Sono passati circa una quindicina d’anni da quando l’avocado è stato introdotto per la prima volta nei menu italiani, complici i tentativi di qualche ristorante milanese impegnato a provare la via dei brunch e delle colazioni salate. È stato subito amore a primo assaggio: complici anche la sua presenza nella cucina messicana, questo frutto anomalo è diventato via via sempre più amato e presente nella Penisola.

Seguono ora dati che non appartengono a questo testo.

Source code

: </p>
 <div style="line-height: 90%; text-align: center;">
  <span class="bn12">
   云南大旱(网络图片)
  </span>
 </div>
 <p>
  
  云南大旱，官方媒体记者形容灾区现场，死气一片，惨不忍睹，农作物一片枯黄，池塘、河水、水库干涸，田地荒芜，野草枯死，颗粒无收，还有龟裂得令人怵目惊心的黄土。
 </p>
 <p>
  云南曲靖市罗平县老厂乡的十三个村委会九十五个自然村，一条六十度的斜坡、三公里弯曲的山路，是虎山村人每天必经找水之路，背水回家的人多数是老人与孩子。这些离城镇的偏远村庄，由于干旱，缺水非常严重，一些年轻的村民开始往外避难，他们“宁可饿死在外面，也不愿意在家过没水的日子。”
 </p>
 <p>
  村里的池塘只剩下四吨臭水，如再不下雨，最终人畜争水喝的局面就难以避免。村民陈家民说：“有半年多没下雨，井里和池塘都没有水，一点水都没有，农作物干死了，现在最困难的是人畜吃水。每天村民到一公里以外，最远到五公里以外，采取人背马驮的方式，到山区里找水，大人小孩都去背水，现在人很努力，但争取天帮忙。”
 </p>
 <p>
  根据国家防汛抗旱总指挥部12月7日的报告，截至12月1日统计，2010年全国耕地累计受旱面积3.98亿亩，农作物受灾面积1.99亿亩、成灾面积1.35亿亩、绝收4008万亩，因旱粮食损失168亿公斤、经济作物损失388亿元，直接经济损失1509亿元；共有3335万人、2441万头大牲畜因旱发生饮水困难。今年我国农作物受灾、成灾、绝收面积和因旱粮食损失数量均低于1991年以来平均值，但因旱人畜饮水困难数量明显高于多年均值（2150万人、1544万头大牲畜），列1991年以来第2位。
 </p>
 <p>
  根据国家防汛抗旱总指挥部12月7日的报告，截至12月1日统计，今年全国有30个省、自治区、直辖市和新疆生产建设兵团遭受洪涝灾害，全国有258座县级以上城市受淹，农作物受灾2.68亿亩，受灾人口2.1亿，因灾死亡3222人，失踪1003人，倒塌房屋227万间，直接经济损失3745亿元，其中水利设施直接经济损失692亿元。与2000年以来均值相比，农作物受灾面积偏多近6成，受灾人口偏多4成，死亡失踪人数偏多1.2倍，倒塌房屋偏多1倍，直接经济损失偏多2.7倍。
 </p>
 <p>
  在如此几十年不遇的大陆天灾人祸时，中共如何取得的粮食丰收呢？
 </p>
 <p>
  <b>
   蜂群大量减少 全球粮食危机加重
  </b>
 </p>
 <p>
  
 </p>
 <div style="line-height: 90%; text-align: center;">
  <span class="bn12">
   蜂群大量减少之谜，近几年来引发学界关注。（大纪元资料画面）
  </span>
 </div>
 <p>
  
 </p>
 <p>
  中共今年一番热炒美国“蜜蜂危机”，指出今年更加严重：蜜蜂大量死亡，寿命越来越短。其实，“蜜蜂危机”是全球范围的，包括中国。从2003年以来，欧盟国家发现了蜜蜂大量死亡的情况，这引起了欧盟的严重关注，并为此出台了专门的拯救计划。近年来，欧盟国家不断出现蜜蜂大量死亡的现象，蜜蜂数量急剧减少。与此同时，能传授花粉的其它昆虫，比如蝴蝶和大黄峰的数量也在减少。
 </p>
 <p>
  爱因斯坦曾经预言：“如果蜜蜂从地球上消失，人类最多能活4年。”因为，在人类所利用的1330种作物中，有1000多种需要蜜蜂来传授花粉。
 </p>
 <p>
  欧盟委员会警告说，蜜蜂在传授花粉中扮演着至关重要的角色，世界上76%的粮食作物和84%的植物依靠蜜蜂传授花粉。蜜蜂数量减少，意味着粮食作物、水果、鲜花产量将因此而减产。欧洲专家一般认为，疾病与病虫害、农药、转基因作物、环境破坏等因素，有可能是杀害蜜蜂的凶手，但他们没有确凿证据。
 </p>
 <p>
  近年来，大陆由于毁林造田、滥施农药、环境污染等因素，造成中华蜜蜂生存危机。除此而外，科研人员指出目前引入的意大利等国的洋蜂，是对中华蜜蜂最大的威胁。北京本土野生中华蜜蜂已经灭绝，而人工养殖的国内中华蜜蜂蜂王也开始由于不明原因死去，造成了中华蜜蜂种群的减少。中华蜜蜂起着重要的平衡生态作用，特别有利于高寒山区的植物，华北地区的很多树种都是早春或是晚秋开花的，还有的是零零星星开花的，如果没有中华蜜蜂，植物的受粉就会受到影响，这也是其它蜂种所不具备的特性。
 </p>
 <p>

Cambiamento climatico o di gusto?
Alcuni attribuiscono il suo successo non solo al gusto cremoso che ben si inserisce in una enorme varietà di piatti, da quelli vegani agli hamburger, ma al cambiamento climatico che ha facilitato la sua coltivazione in luoghi dove un tempo non avrebbe potuto crescere.
È successo per esempio in Sicilia e in Calabria, dove in qualche caso è preferito alle tradizionali coltivazioni di agrumi. Gli imprenditori respingono gli addebiti e invece ringraziano un albero che a loro dire ha impedito la progressiva desertificazione di certi territori e che permette un consumo più etico: meno inquinamento per il trasporto, meno abbattimento di alberi per intensificare la produzione (succede in Messico e in Cile, per esempio, per far fronte alla richiesta). E il palato ringrazia.